» Listed records
<<<<

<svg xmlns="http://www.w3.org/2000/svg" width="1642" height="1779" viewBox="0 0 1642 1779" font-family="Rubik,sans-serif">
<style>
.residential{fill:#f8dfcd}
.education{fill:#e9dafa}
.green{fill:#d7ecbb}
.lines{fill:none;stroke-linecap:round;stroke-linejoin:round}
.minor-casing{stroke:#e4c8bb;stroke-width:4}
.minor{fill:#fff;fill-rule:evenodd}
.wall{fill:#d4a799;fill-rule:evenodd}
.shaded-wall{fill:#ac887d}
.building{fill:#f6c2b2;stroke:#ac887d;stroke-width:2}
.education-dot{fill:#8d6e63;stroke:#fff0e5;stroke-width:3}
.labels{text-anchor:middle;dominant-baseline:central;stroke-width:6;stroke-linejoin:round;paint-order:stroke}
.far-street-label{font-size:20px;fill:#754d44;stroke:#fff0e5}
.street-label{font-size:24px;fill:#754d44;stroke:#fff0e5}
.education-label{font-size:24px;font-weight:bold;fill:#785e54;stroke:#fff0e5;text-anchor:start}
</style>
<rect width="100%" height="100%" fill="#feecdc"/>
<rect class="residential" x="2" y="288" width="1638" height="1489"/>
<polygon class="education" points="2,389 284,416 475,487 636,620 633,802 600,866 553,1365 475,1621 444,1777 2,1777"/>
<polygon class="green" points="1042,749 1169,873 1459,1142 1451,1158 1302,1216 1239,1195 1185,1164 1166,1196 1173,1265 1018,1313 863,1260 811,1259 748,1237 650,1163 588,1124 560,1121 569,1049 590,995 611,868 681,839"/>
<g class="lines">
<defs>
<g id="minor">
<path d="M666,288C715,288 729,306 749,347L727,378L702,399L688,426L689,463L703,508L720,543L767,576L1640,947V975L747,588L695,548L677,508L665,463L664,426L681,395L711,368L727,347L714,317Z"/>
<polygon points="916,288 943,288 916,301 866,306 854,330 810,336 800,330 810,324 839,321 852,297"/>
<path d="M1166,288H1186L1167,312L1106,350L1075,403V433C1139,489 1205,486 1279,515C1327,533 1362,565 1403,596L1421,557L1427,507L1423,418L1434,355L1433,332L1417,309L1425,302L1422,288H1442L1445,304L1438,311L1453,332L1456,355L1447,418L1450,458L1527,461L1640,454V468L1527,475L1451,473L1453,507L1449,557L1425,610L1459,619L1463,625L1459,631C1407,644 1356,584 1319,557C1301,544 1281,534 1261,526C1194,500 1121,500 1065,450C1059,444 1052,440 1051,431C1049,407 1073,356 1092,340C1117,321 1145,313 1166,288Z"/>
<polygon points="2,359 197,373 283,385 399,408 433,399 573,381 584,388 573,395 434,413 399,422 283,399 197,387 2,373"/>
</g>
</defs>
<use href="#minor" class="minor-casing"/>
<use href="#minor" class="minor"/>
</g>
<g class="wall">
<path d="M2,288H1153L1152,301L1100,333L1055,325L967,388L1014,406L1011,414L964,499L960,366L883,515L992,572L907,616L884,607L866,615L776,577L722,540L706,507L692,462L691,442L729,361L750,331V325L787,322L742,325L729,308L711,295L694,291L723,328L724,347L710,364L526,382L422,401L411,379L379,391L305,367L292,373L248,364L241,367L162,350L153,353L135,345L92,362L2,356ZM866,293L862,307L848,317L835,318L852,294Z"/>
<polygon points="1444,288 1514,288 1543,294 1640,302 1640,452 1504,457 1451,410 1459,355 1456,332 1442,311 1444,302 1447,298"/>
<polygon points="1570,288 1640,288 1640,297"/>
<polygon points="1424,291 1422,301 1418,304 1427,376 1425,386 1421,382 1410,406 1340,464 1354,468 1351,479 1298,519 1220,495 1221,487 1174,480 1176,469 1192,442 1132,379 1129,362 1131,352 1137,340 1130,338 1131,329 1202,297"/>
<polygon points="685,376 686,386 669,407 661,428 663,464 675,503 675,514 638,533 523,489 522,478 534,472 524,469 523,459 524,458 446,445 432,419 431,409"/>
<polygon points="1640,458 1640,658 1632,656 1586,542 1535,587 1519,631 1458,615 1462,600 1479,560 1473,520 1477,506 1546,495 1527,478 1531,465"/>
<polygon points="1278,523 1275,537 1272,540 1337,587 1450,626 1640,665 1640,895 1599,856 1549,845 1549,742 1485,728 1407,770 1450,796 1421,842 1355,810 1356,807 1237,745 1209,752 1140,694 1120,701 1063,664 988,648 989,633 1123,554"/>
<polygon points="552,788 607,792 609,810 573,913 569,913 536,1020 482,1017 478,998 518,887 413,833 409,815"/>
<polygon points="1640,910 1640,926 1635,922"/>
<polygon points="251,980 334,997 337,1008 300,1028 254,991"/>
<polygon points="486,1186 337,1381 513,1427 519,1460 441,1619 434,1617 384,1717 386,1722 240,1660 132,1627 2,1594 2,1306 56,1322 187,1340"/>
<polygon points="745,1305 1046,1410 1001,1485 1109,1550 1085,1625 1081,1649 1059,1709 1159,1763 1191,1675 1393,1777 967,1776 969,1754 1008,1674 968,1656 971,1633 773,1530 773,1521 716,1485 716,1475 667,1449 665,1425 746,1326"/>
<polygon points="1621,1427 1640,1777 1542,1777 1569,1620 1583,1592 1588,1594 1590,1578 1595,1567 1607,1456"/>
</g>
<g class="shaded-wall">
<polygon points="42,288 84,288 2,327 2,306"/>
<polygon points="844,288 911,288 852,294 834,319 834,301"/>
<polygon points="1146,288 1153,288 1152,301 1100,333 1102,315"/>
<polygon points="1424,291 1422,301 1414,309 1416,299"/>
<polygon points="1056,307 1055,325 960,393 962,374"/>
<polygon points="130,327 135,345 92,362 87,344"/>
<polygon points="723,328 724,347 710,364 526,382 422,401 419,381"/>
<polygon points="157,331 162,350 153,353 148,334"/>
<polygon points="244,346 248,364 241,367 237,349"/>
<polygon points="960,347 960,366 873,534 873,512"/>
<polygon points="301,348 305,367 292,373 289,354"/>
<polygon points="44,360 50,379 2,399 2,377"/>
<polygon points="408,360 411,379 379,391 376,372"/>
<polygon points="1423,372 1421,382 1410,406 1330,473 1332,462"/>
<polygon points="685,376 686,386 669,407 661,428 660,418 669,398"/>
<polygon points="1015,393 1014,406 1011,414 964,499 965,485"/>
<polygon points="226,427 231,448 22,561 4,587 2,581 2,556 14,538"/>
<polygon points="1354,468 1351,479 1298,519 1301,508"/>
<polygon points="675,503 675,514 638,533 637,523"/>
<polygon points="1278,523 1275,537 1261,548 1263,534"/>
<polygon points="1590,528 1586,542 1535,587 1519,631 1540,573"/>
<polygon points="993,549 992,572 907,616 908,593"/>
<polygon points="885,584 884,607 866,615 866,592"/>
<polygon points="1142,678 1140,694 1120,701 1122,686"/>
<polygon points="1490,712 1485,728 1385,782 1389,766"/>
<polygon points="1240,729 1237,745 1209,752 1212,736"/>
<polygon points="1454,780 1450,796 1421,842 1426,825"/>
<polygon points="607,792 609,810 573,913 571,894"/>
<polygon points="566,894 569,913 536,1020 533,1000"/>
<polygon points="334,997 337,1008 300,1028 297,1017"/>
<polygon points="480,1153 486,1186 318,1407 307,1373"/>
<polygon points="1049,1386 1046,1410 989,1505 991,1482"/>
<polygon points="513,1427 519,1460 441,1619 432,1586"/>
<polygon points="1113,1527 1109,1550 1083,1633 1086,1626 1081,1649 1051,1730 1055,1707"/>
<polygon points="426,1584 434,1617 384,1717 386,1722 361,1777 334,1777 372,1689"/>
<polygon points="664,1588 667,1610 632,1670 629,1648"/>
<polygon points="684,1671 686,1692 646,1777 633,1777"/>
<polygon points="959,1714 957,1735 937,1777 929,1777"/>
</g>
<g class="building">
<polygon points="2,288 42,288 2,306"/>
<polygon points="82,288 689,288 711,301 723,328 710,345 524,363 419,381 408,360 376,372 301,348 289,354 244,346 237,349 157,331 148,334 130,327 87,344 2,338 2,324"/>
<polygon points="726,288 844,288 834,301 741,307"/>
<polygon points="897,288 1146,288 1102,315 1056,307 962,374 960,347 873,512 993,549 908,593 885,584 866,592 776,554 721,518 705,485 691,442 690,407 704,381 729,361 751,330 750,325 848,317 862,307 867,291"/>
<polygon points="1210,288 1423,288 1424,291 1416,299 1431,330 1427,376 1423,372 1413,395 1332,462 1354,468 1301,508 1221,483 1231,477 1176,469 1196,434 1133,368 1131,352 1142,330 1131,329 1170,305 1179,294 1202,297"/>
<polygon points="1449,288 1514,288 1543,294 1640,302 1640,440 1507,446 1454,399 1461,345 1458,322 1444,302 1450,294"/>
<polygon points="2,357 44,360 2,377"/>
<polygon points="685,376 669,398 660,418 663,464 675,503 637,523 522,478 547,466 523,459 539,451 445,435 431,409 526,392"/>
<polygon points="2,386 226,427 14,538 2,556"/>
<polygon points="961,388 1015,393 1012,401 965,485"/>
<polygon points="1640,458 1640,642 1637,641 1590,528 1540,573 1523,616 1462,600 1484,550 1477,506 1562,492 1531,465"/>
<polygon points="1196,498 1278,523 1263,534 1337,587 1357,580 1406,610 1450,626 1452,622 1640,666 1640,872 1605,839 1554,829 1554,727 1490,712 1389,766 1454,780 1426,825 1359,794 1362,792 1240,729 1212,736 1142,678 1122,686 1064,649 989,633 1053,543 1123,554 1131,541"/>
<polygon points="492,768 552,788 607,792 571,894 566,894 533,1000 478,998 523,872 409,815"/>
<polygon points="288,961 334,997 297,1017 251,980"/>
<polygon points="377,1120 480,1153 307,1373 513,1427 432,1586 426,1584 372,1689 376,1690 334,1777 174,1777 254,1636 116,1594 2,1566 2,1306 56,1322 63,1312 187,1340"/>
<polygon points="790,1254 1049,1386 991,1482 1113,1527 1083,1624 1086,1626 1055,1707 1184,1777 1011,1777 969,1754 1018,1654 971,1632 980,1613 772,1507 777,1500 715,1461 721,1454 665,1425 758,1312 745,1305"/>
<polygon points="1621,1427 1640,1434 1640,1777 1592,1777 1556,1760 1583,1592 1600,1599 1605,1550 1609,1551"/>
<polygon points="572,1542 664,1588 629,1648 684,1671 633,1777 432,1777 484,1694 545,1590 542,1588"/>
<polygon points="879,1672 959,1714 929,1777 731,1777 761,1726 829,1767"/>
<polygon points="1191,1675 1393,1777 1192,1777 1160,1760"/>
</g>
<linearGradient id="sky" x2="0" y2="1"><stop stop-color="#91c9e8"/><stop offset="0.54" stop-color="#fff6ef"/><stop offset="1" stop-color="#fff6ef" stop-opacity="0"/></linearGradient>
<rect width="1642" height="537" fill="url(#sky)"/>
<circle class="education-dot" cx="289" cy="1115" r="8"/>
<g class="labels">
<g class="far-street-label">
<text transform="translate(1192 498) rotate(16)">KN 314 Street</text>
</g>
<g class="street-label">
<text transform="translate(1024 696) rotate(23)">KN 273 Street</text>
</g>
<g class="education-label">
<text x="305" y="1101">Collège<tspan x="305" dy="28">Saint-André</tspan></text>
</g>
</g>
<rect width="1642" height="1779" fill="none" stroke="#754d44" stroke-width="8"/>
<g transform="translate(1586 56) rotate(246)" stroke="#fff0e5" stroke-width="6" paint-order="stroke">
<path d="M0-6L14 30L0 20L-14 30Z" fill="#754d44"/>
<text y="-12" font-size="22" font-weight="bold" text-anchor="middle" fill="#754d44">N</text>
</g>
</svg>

>>>>
<<<<

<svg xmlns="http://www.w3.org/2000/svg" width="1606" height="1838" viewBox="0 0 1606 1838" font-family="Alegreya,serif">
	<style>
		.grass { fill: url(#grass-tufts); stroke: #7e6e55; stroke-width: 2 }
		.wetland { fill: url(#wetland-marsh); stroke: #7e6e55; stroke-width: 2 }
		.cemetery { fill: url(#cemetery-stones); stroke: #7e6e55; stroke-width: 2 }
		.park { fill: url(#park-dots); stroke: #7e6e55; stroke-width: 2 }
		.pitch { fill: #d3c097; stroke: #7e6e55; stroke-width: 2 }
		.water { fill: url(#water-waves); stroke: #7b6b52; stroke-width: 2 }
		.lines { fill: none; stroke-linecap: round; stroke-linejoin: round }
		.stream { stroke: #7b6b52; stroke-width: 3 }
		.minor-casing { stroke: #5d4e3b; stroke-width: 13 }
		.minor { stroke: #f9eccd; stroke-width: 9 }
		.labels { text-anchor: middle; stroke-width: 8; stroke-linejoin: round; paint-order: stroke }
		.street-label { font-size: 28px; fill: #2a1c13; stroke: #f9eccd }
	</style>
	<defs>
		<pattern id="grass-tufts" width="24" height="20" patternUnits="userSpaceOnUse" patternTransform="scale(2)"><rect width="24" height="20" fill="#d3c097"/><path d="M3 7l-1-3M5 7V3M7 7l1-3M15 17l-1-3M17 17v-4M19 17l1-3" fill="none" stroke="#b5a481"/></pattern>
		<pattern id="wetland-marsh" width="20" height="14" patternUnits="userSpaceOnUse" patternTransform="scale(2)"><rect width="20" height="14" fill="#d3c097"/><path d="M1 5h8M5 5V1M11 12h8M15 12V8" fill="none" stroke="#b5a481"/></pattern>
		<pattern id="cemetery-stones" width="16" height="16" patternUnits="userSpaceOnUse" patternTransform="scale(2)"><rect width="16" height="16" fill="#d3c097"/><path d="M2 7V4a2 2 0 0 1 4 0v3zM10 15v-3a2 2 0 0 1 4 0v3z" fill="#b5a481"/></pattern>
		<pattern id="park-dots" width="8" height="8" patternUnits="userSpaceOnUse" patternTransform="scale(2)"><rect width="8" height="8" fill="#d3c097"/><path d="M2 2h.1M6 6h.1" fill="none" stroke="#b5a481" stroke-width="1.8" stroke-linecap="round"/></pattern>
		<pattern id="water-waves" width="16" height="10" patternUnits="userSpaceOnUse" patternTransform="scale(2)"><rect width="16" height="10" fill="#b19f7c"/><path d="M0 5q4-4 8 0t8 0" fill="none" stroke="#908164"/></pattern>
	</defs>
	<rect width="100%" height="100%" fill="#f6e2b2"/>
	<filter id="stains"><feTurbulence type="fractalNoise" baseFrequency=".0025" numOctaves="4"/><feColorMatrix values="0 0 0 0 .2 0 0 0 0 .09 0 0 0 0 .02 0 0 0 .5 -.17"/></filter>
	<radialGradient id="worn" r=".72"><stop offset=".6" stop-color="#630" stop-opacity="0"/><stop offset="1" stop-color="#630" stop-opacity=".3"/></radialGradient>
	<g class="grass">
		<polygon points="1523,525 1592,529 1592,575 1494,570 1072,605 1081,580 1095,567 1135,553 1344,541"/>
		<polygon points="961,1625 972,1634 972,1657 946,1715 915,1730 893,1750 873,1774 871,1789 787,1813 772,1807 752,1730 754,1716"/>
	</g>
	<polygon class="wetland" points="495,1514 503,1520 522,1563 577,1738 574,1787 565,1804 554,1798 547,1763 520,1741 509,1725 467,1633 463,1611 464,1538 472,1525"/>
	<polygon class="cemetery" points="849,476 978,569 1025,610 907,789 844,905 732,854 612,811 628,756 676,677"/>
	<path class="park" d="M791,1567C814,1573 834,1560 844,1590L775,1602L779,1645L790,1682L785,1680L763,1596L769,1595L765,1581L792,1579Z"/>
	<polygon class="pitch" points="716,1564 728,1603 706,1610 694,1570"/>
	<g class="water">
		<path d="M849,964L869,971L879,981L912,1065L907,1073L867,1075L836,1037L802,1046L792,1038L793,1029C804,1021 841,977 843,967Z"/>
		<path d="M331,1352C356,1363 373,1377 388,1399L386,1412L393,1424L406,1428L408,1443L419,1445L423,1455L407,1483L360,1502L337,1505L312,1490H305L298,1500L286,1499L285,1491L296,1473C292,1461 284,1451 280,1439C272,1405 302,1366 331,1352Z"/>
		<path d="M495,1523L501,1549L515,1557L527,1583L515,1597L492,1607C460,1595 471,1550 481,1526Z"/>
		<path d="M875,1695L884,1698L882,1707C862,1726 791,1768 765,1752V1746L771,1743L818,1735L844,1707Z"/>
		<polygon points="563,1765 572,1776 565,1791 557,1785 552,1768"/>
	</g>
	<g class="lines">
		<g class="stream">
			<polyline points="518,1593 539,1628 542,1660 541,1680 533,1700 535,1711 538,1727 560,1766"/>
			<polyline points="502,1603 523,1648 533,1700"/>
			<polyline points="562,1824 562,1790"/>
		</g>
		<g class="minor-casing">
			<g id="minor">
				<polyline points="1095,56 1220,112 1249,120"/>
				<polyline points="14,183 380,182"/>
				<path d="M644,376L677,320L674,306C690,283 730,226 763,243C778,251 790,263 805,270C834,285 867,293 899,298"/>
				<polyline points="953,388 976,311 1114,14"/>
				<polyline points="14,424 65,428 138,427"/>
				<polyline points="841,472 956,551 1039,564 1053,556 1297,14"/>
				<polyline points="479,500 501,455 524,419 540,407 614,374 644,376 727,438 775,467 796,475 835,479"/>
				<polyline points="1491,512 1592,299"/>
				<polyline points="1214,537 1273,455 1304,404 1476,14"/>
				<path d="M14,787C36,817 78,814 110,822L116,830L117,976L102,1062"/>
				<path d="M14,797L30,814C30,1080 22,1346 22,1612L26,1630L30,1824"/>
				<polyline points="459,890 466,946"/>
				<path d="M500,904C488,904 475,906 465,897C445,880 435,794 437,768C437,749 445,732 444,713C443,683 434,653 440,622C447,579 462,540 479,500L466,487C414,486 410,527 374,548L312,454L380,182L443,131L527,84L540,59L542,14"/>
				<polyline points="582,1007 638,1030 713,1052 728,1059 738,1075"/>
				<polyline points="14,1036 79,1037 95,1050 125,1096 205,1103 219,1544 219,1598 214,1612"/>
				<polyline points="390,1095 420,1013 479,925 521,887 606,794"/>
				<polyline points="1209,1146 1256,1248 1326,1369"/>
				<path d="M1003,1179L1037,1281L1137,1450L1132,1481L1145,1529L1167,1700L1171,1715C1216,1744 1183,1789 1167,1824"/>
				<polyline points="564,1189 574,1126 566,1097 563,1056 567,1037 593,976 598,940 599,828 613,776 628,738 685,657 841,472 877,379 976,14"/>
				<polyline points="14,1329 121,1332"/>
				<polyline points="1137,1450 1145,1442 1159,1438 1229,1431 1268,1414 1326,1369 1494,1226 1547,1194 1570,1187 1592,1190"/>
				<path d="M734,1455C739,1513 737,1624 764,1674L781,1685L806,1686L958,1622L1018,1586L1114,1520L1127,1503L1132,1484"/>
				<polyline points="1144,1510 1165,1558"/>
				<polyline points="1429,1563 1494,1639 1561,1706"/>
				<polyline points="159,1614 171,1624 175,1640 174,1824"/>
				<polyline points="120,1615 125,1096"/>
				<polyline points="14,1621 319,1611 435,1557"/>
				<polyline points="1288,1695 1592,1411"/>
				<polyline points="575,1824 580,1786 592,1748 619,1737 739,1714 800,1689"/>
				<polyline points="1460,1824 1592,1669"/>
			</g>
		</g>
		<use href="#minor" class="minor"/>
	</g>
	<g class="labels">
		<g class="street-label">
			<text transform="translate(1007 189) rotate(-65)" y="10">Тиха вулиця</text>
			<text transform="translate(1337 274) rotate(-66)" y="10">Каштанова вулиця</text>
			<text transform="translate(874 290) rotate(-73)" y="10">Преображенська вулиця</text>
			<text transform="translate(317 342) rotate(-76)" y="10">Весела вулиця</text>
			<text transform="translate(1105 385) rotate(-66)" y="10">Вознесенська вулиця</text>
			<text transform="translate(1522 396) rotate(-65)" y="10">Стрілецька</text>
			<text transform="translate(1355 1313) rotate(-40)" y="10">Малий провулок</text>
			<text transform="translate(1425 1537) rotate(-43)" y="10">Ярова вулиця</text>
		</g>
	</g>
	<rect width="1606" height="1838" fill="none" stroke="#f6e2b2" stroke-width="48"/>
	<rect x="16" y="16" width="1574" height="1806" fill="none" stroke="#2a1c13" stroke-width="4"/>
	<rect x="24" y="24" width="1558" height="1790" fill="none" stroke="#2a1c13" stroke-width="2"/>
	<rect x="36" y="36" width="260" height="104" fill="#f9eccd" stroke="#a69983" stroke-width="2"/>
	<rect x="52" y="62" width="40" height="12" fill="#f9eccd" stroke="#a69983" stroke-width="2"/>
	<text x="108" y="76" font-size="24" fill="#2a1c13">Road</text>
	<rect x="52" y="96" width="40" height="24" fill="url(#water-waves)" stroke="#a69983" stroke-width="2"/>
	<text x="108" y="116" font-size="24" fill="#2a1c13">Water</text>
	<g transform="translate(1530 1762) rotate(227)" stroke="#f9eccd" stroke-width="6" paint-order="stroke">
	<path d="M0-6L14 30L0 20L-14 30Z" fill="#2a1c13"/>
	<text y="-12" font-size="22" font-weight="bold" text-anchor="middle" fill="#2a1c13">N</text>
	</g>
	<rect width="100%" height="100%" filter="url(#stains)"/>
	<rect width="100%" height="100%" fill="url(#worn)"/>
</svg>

>>>>

» What this task involves
Throughout the material above, find every line holding "lines" and copy it.

» Exercise answer
.lines{fill:none;stroke-linecap:round;stroke-linejoin:round}
<g class="lines">
		.lines { fill: none; stroke-linecap: round; stroke-linejoin: round }
	<g class="lines">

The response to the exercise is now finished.